Le père de Jonathan David Muir Burgos, un adolescent de 16 ans détenu dans la prison de haute sécurité de Canaleta, à Ciego de Ávila, a lancé un appel désespéré à l'aide à travers le leader opposant José Daniel Ferrer García, dénonçant que son fils est victime d'agressions physiques de la part de détenus communs à l'instigation de la Sécurité de l'État, et que sa vie est en danger.
Elier Muir Ávila, pasteur évangélique de Morón, a raconté que lors de la visite de lundi dernier, il a remarqué que Jonathan avait « un visage d'angoisse, de tristesse » et des larmes aux yeux derrière les barreaux, sans que le jeune garçon ne lui dise quoi que ce soit. Le lendemain, l'adolescent lui a confié : « Papa, ils commencent à me jeter sur les prisonniers, pour qu'ils me frappent, pour qu'ils me fassent du mal. »
Selon le père, le vendredi précédent, un prisonnier a intercepté Jonathan en sortant de sa cellule et l'a accusé de « dénonciateur ». Le mineur a répondu : « Non, je ne suis pas un dénonciateur, je suis un contre-révolutionnaire ». L'agresseur l'a jeté à terre et ils se sont battus. Elier Muir a identifié cet individu comme un présumé agent de la Sécurité de l'État déguisé en détenu, tout comme un autre homme qui, lors de la visite familiale de lundi, leur a « volé 30 minutes » en intervenant dans leur intimité avec le mineur.
«Ils sont déjà en train de le frapper, mon frère. Je suis très inquiet car mon fils me disait lundi qu'il se sentait très faible», a déclaré le père dans l'audio diffusé par Ferrer García. Il a ajouté : «Sa vie est en danger, mon frère. On veut lui faire porter la responsabilité d'être l'un des principaux chefs de la manifestation et d'avoir incendié le parti.»
L'état de santé de Jonathan est délicat. Il souffre de déshydrose sévère, d'infections à streptocoques et staphylocoques, de deux parasites intestinaux sans traitement, de crises vasovagales avec des épisodes de désorientation et de malnutrition. Il a besoin de l'attention de quatre spécialistes médicaux différents, aucun d'entre eux ne lui ayant été fourni à Canaleta. Il reçoit une seule portion de nourriture par jour dans un gobelet jetable.
Le père a directement tenu le régime responsable : « Je tiens le gouvernement cubain, la sécurité de l'État et la direction de la prison responsables ». Et il a supplié : « Jonathan ne peut pas rester là un instant de plus, s'il vous plaît, Daniel.
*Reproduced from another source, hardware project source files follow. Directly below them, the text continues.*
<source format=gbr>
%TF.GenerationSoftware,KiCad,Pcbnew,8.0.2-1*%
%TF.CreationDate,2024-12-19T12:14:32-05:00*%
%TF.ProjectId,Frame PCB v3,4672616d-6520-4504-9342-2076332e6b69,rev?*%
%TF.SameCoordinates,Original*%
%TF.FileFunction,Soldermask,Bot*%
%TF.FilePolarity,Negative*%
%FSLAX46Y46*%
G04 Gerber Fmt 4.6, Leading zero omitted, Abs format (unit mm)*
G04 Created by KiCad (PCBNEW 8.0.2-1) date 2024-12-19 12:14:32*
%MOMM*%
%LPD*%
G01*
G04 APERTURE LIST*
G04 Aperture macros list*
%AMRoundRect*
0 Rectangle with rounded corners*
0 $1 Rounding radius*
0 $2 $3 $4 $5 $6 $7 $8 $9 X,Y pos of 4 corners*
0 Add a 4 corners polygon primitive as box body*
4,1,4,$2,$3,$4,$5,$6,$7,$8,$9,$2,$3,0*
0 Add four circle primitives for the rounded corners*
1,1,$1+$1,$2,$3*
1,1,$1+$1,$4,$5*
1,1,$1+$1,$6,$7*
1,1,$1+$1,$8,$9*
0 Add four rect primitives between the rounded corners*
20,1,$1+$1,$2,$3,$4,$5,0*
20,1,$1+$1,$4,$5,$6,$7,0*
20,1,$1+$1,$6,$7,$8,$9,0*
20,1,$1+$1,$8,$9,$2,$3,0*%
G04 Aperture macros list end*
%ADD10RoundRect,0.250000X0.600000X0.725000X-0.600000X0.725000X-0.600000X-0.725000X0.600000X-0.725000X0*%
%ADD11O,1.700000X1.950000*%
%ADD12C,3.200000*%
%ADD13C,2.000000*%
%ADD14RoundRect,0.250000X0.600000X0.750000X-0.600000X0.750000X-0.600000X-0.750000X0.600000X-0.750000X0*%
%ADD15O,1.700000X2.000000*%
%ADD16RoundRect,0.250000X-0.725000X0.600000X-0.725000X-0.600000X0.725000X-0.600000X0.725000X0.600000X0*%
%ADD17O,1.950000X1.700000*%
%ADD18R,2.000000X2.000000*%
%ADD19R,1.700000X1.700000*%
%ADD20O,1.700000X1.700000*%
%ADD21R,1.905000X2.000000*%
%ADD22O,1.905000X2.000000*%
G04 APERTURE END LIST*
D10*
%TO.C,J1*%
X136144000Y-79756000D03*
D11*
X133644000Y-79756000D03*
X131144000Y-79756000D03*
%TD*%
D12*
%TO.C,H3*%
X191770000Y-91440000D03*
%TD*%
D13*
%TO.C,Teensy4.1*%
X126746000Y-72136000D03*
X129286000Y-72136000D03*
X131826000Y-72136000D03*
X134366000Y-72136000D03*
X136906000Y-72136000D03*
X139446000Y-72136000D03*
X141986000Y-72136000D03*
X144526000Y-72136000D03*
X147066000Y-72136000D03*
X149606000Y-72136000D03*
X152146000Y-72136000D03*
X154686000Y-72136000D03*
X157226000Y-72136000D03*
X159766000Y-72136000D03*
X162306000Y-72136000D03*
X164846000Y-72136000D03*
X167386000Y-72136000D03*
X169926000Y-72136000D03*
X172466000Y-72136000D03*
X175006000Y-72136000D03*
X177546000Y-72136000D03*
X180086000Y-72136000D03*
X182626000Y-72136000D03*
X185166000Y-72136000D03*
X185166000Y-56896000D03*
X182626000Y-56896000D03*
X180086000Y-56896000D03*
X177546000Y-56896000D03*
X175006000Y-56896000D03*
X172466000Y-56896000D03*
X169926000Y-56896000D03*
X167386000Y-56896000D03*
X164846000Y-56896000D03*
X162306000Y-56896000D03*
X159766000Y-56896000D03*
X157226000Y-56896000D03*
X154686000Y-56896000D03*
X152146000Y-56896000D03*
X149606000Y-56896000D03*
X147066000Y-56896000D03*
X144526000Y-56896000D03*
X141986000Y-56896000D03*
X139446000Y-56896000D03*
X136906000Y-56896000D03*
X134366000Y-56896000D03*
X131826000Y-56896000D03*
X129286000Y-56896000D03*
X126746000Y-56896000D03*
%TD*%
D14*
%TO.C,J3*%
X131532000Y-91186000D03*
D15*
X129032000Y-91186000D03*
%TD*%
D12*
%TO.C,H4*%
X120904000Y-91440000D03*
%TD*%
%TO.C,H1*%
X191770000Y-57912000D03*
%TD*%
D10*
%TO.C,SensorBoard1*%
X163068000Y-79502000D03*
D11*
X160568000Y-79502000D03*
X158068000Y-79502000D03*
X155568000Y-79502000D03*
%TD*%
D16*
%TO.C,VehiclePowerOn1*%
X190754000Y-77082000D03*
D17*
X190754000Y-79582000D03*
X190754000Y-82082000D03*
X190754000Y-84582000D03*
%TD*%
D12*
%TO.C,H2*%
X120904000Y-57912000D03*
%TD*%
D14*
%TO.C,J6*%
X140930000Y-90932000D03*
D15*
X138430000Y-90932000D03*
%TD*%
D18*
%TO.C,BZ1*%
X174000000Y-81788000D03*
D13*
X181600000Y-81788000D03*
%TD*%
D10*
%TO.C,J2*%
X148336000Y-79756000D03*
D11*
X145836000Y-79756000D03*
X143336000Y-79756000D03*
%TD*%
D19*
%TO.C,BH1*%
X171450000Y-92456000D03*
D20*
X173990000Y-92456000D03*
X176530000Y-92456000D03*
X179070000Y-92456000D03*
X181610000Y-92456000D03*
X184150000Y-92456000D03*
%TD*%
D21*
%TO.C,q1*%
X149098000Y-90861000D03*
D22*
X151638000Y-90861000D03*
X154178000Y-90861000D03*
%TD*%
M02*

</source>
Je vous le demande instamment, agissez, présentez la situation, c'est dangereux, en raison de l'état de santé de Jonathan, il n'est pas préparé à faire face à la violence ».
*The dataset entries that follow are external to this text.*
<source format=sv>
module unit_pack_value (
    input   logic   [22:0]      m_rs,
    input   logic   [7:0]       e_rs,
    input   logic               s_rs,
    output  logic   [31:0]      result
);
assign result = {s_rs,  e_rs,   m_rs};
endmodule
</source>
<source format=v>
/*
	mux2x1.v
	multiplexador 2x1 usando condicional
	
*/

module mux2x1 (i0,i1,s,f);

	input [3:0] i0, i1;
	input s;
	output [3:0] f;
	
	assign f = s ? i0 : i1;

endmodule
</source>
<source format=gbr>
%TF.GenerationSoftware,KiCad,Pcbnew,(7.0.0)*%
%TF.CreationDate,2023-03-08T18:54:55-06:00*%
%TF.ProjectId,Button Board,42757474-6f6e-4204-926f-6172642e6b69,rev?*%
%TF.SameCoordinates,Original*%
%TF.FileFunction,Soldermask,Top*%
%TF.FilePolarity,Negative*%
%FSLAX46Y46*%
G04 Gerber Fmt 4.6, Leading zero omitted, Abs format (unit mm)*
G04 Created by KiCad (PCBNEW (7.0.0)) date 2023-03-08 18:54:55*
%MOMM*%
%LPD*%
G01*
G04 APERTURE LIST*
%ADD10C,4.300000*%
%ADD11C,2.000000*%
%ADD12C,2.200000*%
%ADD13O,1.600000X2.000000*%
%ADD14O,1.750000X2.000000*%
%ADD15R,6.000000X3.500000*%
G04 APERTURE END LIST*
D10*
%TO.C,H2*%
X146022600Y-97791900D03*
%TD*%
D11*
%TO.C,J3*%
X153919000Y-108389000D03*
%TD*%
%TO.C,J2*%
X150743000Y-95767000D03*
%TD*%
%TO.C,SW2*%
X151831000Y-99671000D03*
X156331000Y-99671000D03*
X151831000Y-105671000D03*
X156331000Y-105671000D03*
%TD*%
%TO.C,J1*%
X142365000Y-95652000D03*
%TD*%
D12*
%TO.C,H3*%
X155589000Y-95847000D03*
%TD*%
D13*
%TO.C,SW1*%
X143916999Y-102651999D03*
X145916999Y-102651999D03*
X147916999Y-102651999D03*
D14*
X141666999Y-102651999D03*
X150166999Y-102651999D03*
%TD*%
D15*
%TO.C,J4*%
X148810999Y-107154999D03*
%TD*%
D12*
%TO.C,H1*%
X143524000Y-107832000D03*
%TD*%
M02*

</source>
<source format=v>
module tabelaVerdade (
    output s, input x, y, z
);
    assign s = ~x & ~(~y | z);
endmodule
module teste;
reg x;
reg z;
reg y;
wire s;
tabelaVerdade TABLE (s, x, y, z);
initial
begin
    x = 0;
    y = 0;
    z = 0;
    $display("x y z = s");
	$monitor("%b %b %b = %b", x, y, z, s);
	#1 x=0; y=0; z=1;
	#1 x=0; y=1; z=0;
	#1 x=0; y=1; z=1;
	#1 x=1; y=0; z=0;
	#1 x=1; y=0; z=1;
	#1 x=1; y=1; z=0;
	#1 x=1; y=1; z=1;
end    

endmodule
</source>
Jonathan a été arrêté le 16 mars dernier avec son père alors qu'ils se rendaient à une convocation policière à Morón, quelques jours après avoir participé aux manifestations du 13 mars où il est apparu en pleurs, déclenchées par les longues coupures de courant et la pénurie extrême de nourriture. Son père a été libéré quelques heures après ; Jonathan, en revanche, a été transféré à Canaleta, une prison pour adultes de haute sécurité, malgré ses 16 ans. Le Parquet Municipal de Morón l'accuse du délit de sabotage, un chef d'accusation qui peut entraîner une peine de 7 à 15 ans de prison.
Le 24 avril, la Commission interaméricaine des droits de l'homme a accordé des mesures conservatoires au mineur par la Résolution 30/2026, considérant que ses droits à la vie, à l'intégrité personnelle et à la santé étaient en danger irréparable. Le régime cubain a ignoré la demande préalable envoyée au ministre des Affaires étrangères Bruno Rodríguez Parrilla.
José Daniel Ferrer García, leader de l'Union Patriotique de Cuba (UNPACU), a partagé le témoignage poignant du père du mineur en appelant à la solidarité. « Seule une tyrannie criminelle ordonne ce qui est fait à Jonathan Muir Burgos, un adolescent de 16 ans, malade et souffrant de graves problèmes de santé dans la prison de Canaleta », a-t-il dénoncé.
Jonathan a un rendez-vous médical dans un hôpital de Washington D.C. prévu pour le 20 mai, reprogrammé pour la huitième fois depuis 2023 en raison de retards dans le visa humanitaire.